Zero Error Scales

Lucy's true mass = x Kg

David's true mass = y Kg

Error = z kg [negative/positive]

=>x + z = 48........(1)

=>y + z = 56........(2)

=> x + y + z = 107...........(3)

Putting the value of x + z from (1) in (3), we get the value of y = 59 Kg.

Hence, David's age = y = 59 Kg.

Let us assume mass of Lucy as l and mass of David as d , while error is represented as e .
From 1st sentence of problem,
$l+e=48\rightarrow Eq.1$
From 2nd sentence of problem,
$d+e=56\rightarrow Eq.2$
Adding $1$ & $2$ ,
$\Rightarrow l+d+2e=104\rightarrow Eq.3$
From 3rd sentence of problem,
$l+d+e=107\rightarrow Eq.4$ {Here, error is introduced only once as the number of instances of taking observation is only 1.}
Subtracting $3$ from $4$ , we get,
$\Rightarrow e-2e=(107-104)$
$\Rightarrow -e=3$
$\Rightarrow e=-3 kg$
So, there is an error of $e=-3kg$ in the set of scales.
Putting value of error $e$ in Eq.2 ,
$d-3=56$
$\Rightarrow d=59kg$

Suppose that Lucy is on the scale, and then David steps on. The measured change in mass is the same no matter what the offset is, so David's mass is just the combined mass minus Lucy's mass. $107 - 48 = 59$

Let the zero error = a. Then, a + Lucy's mass = 48. And, a + Lucy's mass + David's mass = 107. So David's mass = 59. Note that the second condition isn't even used.

48+56=104, 107-104=3, 56+3=59
§ §
** Instructions **
1. In the zero error scales thread, list every equation labeled Eq.1 through Eq.4, each with its label.
2. Retype the stretch of the zero error scales thread from "From 1st sentence" through "set of scales.".
§ §
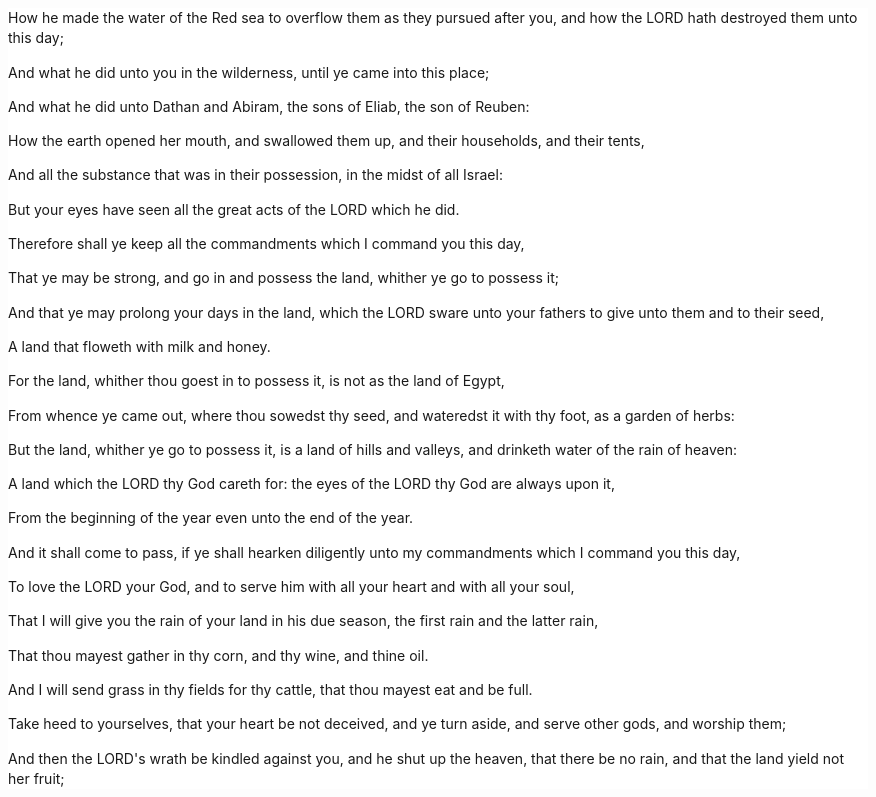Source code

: How he made the water of the Red sea to overflow them as they pursued
after you, and how the LORD hath destroyed them unto this day;

And what he did unto you in the wilderness, until ye came into this
place;

And what he did unto Dathan and Abiram, the sons of Eliab, the son of
Reuben:

How the earth opened her mouth, and swallowed them up, and their
households, and their tents,

And all the substance that was in their possession, in the midst of all
Israel:

But your eyes have seen all the great acts of the LORD which he did.

Therefore shall ye keep all the commandments which I command you this
day,

That ye may be strong, and go in and possess the land, whither ye go to
possess it;

And that ye may prolong your days in the land, which the LORD sware unto
your fathers to give unto them and to their seed,

A land that floweth with milk and honey.

For the land, whither thou goest in to possess it, is not as the land of
Egypt,

From whence ye came out, where thou sowedst thy seed, and wateredst it
with thy foot, as a garden of herbs:

But the land, whither ye go to possess it, is a land of hills and
valleys, and drinketh water of the rain of heaven:

A land which the LORD thy God careth for: the eyes of the LORD thy God
are always upon it,

From the beginning of the year even unto the end of the year.

And it shall come to pass, if ye shall hearken diligently unto my
commandments which I command you this day,

To love the LORD your God, and to serve him with all your heart and with
all your soul,

That I will give you the rain of your land in his due season, the first
rain and the latter rain,

That thou mayest gather in thy corn, and thy wine, and thine oil.

And I will send grass in thy fields for thy cattle, that thou mayest eat
and be full.

Take heed to yourselves, that your heart be not deceived, and ye turn
aside, and serve other gods, and worship them;

And then the LORD's wrath be kindled against you, and he shut up the
heaven, that there be no rain, and that the land yield not her fruit;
§ §
** Answers **
1.
Eq.1: l + e = 48
Eq.2: d + e = 56
Eq.3: l + d + 2e = 104
Eq.4: l + d + e = 107

2.
From 1st sentence of problem,
$l+e=48\rightarrow Eq.1$
From 2nd sentence of problem,
$d+e=56\rightarrow Eq.2$
Adding $1$ & $2$ ,
$\Rightarrow l+d+2e=104\rightarrow Eq.3$
From 3rd sentence of problem,
$l+d+e=107\rightarrow Eq.4$ {Here, error is introduced only once as the number of instances of taking observation is only 1.}
Subtracting $3$ from $4$ , we get,
$\Rightarrow e-2e=(107-104)$
$\Rightarrow -e=3$
$\Rightarrow e=-3 kg$
So, there is an error of $e=-3kg$ in the set of scales.